Et retrouver des nuits sans la moindre lumière artificielle. Avec uniquement des sons naturels.
Au coeur non ponté de forêts ou sur des îles sans club machinchose...

zoé lucider a dit…

Cher JEA, je vous retrouve avec plaisir après une éclpse de mes déambulations bloguestes, occupée que j'étais sur d'autres sentiers. Merci pour le lien, les extraits que vous nous proposez sont proches en effet de ceux qui ont inspiré Olivier Rolin pour "un chasseur de lions" que je "dévore" en ce moment. L'histoire de la demande de poison est savoureuse

JEA a dit…

@ claire

1830 :
- les deux frères le long du Niger,
- l' indépendance de la Belgique,
- les pertes de plus en plus évidentes des libertés en Afrique...

JEA a dit…

@ zoé lucider

Il y a des bibliophages qui ne se perdent pas...

frasby a dit…

Magnifique, cette histoire de lune "dégoûtée depuis longtemps du sentier"... Je m'attache à ce beau passage, j'aimerais encore craindre que la fin du monde soit le fait d'un joli petit astre désobéissant. Nous y gagnerions un salut assez poètique il me semble...
A part ça, je m'attache, je m'attache à ce billet en son entier.
Bonne soirée.

JEA a dit…

@ frasby

Encore heureux que la prison du château de Drée où vous vous retrouvâtes très traitreusement mise sous clefs, possède une beuquette par laquelle vous glissâtes ce billet généreux qu'un hérisson heureux vient déposer ici...
Sachez que ma signature (ce n'est pas une croix) figure parmi les toutes premières au bas du parchemin de pétition exigeant votre prompte libération.
NB : Une précision à l'intention des lecteurs (masc. gram.) qui s'interrogeraient : Drée n'est pas en Iran, quel soulagement !

Chr.
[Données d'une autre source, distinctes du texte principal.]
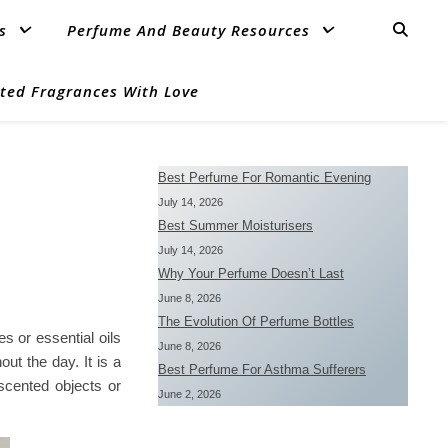
s
Perfume And Beauty Resources
ted Fragrances With Love
Best Perfume For Romantic Evening
July 14, 2026
Best Summer Moisturisers
July 14, 2026
Why Your Perfume Doesn’t Last
June 8, 2026
The Evolution Of Perfume Bottles
s or essential oils
June 8, 2026
ut the day. It is a
Best Perfume For Asthma Sufferers
scented objects or
June 2, 2026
Borhen a dit…

Fatigué, je peux me (re)coucher. Avec un gardien de phare tel que vous, cher JEA, les éléments peuvent bien se déchaîner, il m'est parfaitement loisible de roupiller tranquille.

(Ce commentaire concerne évidemment l'ensemble de vos pages...)

JEA a dit…

@ Chr. Bohren

Jusqu'au 7 septembre prochain. A cette date, j'émigre pour un sémaphore...

Loïs de Murphy a dit…

C'est joli ce soleil qui traîne la lune à travers les cieux.